Corruption among stakeholder as a collective action problem


Dr Robert G. Boutilier

Richard Auty’s 1993 book on the curse of natural resources launched investigations into why some countries, but not all, that depend on revenues from oil, gold, diamonds, and so forth experience slow GDP growth. Research at the macroeconomic level first rejected the Dutch disease hypothesis and then converged on weak institutions as the key differentiator. The alleged ‘weakness’, according to this hypothesis, is that the institutions in cursed countries permit bribe-taking and encourage rent-seeking. Unfortunately, the most recent research finds that more strict laws, more transparency, more accountability, and stronger, independent anti-corruption bodies seldom reduce corruption.
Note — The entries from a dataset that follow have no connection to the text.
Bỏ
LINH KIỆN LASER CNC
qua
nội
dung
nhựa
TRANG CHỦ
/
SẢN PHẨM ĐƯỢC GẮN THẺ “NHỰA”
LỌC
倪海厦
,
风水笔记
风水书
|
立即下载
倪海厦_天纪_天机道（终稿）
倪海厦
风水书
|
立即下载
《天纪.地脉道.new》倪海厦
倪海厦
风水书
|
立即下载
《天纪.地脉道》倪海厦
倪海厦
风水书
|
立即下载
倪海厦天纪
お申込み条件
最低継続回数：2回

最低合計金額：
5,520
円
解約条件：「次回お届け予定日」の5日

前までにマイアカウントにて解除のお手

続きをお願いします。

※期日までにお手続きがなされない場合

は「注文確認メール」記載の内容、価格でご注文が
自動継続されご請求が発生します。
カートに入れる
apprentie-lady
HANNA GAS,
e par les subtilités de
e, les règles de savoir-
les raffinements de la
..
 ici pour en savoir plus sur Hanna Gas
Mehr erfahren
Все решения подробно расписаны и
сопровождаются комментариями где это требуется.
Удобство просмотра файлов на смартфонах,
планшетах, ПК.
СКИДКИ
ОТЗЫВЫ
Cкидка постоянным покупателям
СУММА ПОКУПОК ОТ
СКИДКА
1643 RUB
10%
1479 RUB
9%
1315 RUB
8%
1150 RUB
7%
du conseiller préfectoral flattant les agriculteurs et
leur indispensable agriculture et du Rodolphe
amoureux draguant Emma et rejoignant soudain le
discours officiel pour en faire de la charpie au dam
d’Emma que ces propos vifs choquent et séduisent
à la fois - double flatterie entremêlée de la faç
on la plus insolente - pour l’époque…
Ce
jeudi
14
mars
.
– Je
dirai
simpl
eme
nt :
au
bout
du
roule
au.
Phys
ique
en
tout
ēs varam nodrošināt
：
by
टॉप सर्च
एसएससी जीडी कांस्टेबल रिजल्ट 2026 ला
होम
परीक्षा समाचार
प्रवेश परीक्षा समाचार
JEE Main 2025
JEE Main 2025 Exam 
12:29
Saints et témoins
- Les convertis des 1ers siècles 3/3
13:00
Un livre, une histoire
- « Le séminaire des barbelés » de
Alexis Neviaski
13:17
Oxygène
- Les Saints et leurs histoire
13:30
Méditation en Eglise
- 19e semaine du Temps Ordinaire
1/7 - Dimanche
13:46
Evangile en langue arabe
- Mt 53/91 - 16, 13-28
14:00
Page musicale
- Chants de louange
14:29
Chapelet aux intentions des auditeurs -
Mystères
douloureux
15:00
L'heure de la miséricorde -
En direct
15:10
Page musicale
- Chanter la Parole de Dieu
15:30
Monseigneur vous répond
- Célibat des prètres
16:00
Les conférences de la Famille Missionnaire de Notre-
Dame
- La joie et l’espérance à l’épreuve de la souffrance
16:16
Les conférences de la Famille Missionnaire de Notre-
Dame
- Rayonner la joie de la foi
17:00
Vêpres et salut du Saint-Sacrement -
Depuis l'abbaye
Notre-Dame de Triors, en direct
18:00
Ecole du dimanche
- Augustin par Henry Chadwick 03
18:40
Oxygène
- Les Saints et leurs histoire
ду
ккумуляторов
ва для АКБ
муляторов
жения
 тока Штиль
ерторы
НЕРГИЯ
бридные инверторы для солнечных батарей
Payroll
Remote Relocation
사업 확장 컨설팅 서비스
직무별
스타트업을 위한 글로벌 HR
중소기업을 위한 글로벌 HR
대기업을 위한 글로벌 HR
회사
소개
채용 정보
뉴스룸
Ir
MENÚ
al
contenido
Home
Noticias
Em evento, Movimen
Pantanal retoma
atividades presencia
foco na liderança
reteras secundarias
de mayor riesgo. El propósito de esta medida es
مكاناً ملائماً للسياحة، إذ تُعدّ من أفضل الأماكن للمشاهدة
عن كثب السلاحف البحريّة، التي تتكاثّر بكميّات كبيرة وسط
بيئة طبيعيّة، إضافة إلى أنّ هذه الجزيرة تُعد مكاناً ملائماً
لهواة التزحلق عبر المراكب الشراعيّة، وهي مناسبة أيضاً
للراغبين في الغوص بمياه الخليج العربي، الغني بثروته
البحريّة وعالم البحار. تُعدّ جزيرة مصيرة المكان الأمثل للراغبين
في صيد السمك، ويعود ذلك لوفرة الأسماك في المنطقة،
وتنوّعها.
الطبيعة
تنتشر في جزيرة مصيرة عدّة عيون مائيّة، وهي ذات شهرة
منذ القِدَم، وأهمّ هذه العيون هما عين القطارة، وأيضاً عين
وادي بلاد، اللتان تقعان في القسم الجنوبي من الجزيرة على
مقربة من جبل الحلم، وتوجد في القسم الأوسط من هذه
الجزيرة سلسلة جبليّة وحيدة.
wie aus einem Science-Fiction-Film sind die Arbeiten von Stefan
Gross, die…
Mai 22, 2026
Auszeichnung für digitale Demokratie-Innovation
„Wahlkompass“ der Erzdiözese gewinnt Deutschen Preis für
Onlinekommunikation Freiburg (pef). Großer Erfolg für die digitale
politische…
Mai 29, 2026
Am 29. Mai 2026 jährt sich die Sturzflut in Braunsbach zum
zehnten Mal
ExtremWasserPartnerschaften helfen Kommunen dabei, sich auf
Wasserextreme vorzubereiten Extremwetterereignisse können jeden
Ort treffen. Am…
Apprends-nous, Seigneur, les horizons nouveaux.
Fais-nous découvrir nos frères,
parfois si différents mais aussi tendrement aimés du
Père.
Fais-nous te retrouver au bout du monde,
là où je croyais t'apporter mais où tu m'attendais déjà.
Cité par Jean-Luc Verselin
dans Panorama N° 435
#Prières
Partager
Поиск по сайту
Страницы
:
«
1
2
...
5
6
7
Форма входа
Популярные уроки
One emerging alternative view is that corruption and rent-seeking are examples of the collective action problem. Peter Ekeh’s theory of corruption captured this insight back in 1975. Focusing on Africa, he theorized that corruption is an expression of loyalty to what he called ‘primordial’ groups at the expense of more formal civic institutions. In other words, bribing an official is like exceeding a fishing quota on a shared fishing ground. Until those who share the same government, or the same fishing ground, can develop patterns of social capital among themselves that would induce restraining norm adherence, the shared resource will be harvested for short-term gain. The curse of natural resources, in this view, is a shared revenue being depleted by a failure of collective action to make collective interests dominant. This paper examines social capital patterns that have overcome the collective action problem in other contexts and, using an example from the Misima mine in Papua New Guinea, shows how different network configurations of social capital either attenuated or exacerbated corruption among stakeholders.